◆ TEXT SHOWN:
● ● ●
3. ESTABLISHING A FAIR COLLABORATION
AGU and the Enabling FAIR Data community have put into place a Commitment Statement [5] that designates for members of different stakeholder communities, such as journals, repositories, and researchers, their role in enabling open and FAIR data. The primary goal is to move data that supports research out of the supplementary information and into a trusted repository where it can be discovered and well-documented separately from the article. In this effort the focus was mostly on the “F” and “A” of FAIR with additional work needed to firm up the approach to “I” and “R” working with GO FAIR and other science communities with intersections in the geosciences.
In 2014, IUPAC identified the need to help facilitate a consistent global framework for Human AND Machine-readable (and “understandable”) chemical information in collaboration with other science communities, industries and governments. This vision was articulated by one member as “Digital IUPAC” [6], and was incorporated into the Terms of Reference of the IUPAC Committee on Publications and Cheminformatics Data Standards, to “advise [IUPAC] on all aspects of the design and implementation of publications and data-sharing, … and to promote the compatibility of the electronic transmission, storage, and management of digital content through the development of standards…” [7]. A subcommittee was established in 2016 to explore the cheminformatics data standards needs of the chemistry community, coordinate expertise within IUPAC, and prioritize international activity through collaborative efforts with the Research Data Alliance (RDA) and the Committee on Data (CODATA-ISC), among others. In 2018, IUPAC worked with community members to establish a nascent Chemistry Implementation Network (ChIN)③ within the GO FAIR Initiative, and officially endorsed the manifesto in early 2019 [8].
● ● ●
Dataset excerpt:
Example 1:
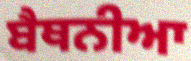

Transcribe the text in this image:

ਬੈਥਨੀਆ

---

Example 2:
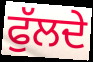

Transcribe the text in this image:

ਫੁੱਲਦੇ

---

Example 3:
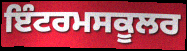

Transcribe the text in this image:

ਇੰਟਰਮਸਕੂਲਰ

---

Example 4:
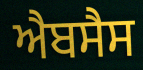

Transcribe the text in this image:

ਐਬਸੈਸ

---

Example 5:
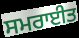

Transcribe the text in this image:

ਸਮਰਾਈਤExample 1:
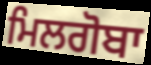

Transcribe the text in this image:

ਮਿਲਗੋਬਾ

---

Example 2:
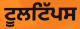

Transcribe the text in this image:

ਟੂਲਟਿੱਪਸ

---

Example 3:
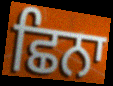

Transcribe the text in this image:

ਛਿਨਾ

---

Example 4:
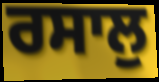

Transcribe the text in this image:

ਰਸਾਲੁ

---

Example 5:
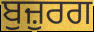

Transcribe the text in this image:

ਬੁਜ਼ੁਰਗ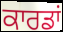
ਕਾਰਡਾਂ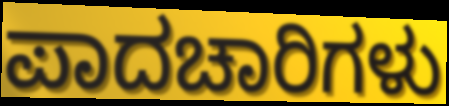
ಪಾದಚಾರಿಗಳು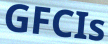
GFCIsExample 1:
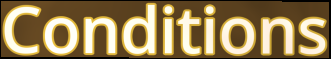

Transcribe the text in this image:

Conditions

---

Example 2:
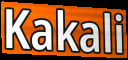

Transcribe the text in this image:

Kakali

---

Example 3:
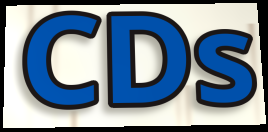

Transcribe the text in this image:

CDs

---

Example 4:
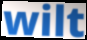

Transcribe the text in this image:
● ● ●
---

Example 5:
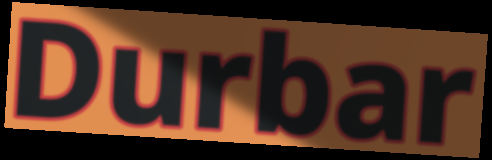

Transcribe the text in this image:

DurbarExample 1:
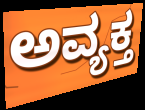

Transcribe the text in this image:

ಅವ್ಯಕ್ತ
● ● ●
◆ EXERCISE TASK: Can you retype the text on establishing a FAIR collaboration in its entirety, word for word? These lines were taken from a different source than the text.

◆ TASK RESULT:
3. ESTABLISHING A FAIR COLLABORATION
AGU and the Enabling FAIR Data community have put into place a Commitment Statement [5] that designates for members of different stakeholder communities, such as journals, repositories, and researchers, their role in enabling open and FAIR data. The primary goal is to move data that supports research out of the supplementary information and into a trusted repository where it can be discovered and well-documented separately from the article. In this effort the focus was mostly on the “F” and “A” of FAIR with additional work needed to firm up the approach to “I” and “R” working with GO FAIR and other science communities with intersections in the geosciences.
In 2014, IUPAC identified the need to help facilitate a consistent global framework for Human AND Machine-readable (and “understandable”) chemical information in collaboration with other science communities, industries and governments. This vision was articulated by one member as “Digital IUPAC” [6], and was incorporated into the Terms of Reference of the IUPAC Committee on Publications and Cheminformatics Data Standards, to “advise [IUPAC] on all aspects of the design and implementation of publications and data-sharing, … and to promote the compatibility of the electronic transmission, storage, and management of digital content through the development of standards…” [7]. A subcommittee was established in 2016 to explore the cheminformatics data standards needs of the chemistry community, coordinate expertise within IUPAC, and prioritize international activity through collaborative efforts with the Research Data Alliance (RDA) and the Committee on Data (CODATA-ISC), among others. In 2018, IUPAC worked with community members to establish a nascent Chemistry Implementation Network (ChIN)③ within the GO FAIR Initiative, and officially endorsed the manifesto in early 2019 [8].